Federal authorities have arrested a 23-year-old Mexican immigrant who was brought to the United States illegally as a child and who might be the first participant in an Obama-era program for such immigrants to be detained since President Trump took office, reported the Reuters news agency.
In a tweet on Tuesday evening, the National Immigration Law Center called the news “unacceptable and horrifying.”
The immigrant, Daniel Ramirez Medina, has a 3-year-old child and no criminal record. He was detained last week in Washington State at the home of his father, whom U.S. Immigration and Customs Enforcement officers had come to arrest, although it’s not clear why.
Citing a court filing in the case, Reuters reported that Mr. Ramirez had been allowed to live and work in the United States under the Obama administration’s Deferred Action for Childhood Arrivals policy, or DACA, which temporarily put off deportation proceedings against participants in the program. DACA participants, often called “Dreamers,” now number some 750,000 people, many of them college students.
Because President Trump won election in part on the basis of his strong stand against undocumented immigrants, many DACA participants have feared that they would eventually end up the targets of a government crackdown. Mr. Trump’s executive order last month blocking visitors from seven majority-Muslim countries and all refugees only stoked those fears. The order is currently on hold while it faces several lawsuits.

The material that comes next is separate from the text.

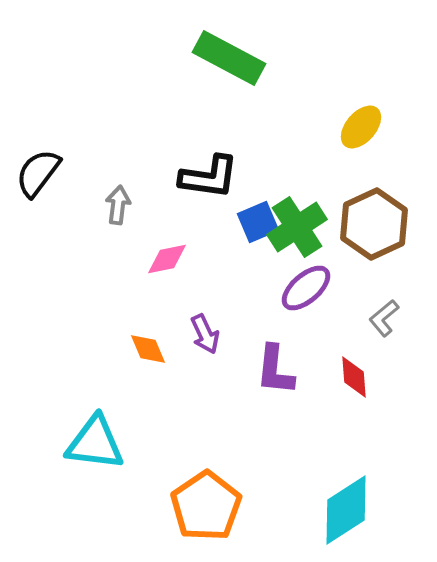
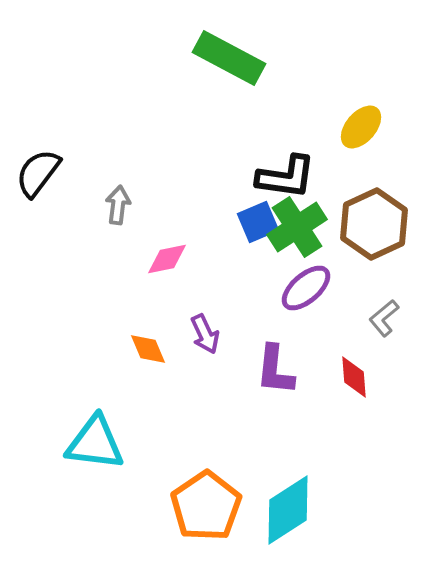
black L-shape: moved 77 px right
cyan diamond: moved 58 px left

Mr. Ramirez’s lawyers this week challenged his arrest in a petition filed in federal court, saying that the DACA program protected him. One of the lawyers said, “We are hoping this detention was a mistake.”
Late Tuesday a judge at the U.S. District Court in Seattle ordered the federal government to respond to Mr. Ramirez’s petition, The Seattle Times reported. The judge, James P. Donohue, specifically asked the government to explain why Mr. Ramirez was being detained “given that he has been granted deferred action under the Deferred Action for Childhood Arrivals program.” Judge Donohue also asked whether the government planned to deport Mr. Ramirez. A hearing is scheduled for Friday.
Immigration and Customs Enforcement officials declined to comment about the case to Reuters, and the Justice Department is still studying the case, a spokeswoman said.